ARTICLE:

--*--

PDA

View Full Version : Help Needed -- Back Slide Plate Removal



doctorxring
01-23-2011, 12:01 PM
.

I got my 5 lb striker spring from Wolff and want to put it in.
I've studied the GlockTalk page on the Kahr and the YouTube disassembly
video many times. I made the wire retractor to hold the striker guide
out of the way. I push on the back of the extractor spring pin, and then push
on the plate but cannot get the back plate to budge. I've tried many times and am at a "WTF"
and a "Cannot believe they make this that hard" moment.

I've thought about trying to wedge a screwdriver blade to get the
plate started, but this seems dang near impossible if you have to
hold that pin down at the same time to do that. I'm also concerned
a bit about marring the slide and back plate if this is not done right.

I would appreciate any tips or helps in getting this done.

thanks kindly, Chris

.

jocko
01-23-2011, 12:13 PM
I had to do that to get the plate moving, ur right on track with that thought. It is fitted tight but once off after that it seems better to remove, take your time and be carefulw hen you slip that back plate off as things wantto fly. I have done mine in a big clear zip lock bag. Its a no brainer , just take ur time... ur gonna like that 5# striker spring

wyntrout
01-23-2011, 12:23 PM
You have to really push that pin down, then it's fairly easy to slide the back plate, REALIZING that you have TWO strings of stuff that can go flying... striker spring column against the back plate and the extractor column which is pushing the pin up to hold the back plate on.
I use a small jeweler's screwdriver because you need something sturdy and small to hold that pin down. You can hold the slide down, muzzle end on the table and use your thumb of that hand to remove and cover the back of the slide to keep things from flying.

--*--

GIVEN EXERCISE A: Reproduce the forum thread above word for word, from its first line to its last.

--*--

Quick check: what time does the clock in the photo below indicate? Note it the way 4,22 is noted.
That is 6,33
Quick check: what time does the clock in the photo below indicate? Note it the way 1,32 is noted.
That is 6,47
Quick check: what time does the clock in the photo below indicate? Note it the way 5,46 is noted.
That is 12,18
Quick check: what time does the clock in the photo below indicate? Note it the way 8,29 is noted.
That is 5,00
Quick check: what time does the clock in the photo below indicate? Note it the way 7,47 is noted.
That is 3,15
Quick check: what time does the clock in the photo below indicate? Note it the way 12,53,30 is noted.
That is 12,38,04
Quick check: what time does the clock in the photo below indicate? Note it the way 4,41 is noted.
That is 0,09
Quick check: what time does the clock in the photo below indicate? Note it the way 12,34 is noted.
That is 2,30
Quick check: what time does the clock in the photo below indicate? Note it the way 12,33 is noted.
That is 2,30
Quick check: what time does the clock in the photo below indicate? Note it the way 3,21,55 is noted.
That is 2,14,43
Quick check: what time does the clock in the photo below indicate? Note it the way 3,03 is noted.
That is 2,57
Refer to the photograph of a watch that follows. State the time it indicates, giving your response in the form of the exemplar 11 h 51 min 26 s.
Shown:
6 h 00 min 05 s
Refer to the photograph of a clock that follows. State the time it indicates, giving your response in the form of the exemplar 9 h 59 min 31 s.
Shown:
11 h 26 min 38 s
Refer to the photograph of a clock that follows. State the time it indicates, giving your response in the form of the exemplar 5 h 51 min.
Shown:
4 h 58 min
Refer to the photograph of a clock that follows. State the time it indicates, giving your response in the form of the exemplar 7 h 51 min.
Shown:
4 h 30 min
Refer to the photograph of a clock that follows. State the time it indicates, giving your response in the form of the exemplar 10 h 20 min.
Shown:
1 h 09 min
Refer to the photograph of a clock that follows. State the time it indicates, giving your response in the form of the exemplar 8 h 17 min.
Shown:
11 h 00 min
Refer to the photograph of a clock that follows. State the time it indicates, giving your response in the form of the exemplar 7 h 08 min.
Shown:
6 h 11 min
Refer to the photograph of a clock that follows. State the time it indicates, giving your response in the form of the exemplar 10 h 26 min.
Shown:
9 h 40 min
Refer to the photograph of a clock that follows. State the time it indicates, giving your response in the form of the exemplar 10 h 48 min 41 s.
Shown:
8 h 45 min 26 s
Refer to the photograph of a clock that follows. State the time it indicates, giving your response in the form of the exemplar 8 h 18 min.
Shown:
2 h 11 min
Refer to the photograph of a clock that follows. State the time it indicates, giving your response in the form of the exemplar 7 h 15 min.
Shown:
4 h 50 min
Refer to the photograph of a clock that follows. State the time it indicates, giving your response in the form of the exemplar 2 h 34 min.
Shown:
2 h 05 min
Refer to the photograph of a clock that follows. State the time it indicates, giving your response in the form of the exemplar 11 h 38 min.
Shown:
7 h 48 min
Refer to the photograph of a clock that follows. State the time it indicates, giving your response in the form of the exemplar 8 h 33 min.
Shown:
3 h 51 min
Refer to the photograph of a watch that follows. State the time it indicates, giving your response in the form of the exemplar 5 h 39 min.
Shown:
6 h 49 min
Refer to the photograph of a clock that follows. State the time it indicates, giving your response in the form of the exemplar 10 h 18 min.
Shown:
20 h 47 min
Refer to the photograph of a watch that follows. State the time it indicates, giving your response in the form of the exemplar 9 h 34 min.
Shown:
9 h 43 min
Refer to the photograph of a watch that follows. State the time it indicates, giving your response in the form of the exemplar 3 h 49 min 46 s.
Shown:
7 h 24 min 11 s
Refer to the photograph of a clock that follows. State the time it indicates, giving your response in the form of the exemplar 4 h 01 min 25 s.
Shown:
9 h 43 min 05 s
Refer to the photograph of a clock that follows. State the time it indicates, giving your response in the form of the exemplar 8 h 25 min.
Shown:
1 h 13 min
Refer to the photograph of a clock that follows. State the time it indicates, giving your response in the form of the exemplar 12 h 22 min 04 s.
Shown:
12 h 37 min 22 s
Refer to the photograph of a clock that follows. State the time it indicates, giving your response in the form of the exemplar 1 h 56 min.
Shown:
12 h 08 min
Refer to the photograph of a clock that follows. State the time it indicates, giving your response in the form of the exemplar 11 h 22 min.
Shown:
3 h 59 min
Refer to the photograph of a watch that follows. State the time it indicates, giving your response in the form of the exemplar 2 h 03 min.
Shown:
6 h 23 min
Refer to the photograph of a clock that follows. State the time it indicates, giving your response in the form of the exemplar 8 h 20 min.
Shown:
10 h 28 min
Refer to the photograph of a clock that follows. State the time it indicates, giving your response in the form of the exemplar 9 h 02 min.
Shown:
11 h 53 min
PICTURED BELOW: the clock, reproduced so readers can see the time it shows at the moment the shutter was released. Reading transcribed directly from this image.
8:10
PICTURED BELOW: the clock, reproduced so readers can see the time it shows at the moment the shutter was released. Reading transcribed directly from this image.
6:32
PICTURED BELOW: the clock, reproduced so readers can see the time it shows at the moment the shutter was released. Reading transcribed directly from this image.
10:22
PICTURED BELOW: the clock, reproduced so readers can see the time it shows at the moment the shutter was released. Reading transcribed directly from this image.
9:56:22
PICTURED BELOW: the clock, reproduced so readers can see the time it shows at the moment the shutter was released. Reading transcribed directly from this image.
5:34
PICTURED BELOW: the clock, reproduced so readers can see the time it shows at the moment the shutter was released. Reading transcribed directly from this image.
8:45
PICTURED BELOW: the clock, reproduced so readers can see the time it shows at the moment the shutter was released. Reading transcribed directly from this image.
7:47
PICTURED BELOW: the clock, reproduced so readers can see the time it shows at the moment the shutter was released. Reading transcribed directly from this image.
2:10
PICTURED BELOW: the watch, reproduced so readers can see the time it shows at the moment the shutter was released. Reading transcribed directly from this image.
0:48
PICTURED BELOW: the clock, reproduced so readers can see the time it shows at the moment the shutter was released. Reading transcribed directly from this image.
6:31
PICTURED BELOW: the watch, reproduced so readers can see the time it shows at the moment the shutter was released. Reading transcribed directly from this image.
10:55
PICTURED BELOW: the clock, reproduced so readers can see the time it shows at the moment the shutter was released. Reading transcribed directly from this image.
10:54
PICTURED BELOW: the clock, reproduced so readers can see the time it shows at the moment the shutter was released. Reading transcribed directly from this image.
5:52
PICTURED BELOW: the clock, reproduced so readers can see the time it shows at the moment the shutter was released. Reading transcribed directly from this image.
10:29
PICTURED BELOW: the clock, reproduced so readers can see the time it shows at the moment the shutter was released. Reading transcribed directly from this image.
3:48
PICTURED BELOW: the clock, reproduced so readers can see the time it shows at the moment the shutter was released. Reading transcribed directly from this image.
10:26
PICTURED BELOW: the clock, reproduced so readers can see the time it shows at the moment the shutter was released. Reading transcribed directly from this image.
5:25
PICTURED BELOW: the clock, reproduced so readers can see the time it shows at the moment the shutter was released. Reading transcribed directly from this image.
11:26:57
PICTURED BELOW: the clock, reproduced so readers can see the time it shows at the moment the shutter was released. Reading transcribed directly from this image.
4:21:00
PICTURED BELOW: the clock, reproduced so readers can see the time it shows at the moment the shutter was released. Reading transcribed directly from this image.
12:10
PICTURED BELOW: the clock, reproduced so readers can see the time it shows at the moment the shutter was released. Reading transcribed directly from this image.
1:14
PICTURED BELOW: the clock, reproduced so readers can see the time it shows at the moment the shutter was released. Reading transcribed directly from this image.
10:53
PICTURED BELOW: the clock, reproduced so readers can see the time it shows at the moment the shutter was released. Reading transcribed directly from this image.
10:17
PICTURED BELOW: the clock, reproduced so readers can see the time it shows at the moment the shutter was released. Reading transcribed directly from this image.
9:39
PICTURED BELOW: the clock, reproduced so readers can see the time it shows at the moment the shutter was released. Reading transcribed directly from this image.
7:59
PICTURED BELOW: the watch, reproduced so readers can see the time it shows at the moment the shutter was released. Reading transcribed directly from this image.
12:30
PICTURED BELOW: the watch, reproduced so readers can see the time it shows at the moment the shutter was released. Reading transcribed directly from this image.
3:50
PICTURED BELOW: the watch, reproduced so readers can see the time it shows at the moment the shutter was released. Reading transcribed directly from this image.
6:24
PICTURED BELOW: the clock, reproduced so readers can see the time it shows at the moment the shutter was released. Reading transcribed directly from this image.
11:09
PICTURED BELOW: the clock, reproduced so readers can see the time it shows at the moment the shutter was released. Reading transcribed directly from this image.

--*--

GIVEN EXERCISE B: How many lines of the records contain the string "noted"? Case counts, and your reply should be only the number.

TASK OUTPUT A:
PDA

View Full Version : Help Needed -- Back Slide Plate Removal



doctorxring
01-23-2011, 12:01 PM
.

I got my 5 lb striker spring from Wolff and want to put it in.
I've studied the GlockTalk page on the Kahr and the YouTube disassembly
video many times. I made the wire retractor to hold the striker guide
out of the way. I push on the back of the extractor spring pin, and then push
on the plate but cannot get the back plate to budge. I've tried many times and am at a "WTF"
and a "Cannot believe they make this that hard" moment.

I've thought about trying to wedge a screwdriver blade to get the
plate started, but this seems dang near impossible if you have to
hold that pin down at the same time to do that. I'm also concerned
a bit about marring the slide and back plate if this is not done right.

I would appreciate any tips or helps in getting this done.

thanks kindly, Chris

.

jocko
01-23-2011, 12:13 PM
I had to do that to get the plate moving, ur right on track with that thought. It is fitted tight but once off after that it seems better to remove, take your time and be carefulw hen you slip that back plate off as things wantto fly. I have done mine in a big clear zip lock bag. Its a no brainer , just take ur time... ur gonna like that 5# striker spring

wyntrout
01-23-2011, 12:23 PM
You have to really push that pin down, then it's fairly easy to slide the back plate, REALIZING that you have TWO strings of stuff that can go flying... striker spring column against the back plate and the extractor column which is pushing the pin up to hold the back plate on.
I use a small jeweler's screwdriver because you need something sturdy and small to hold that pin down. You can hold the slide down, muzzle end on the table and use your thumb of that hand to remove and cover the back of the slide to keep things from flying.

TASK OUTPUT B: 11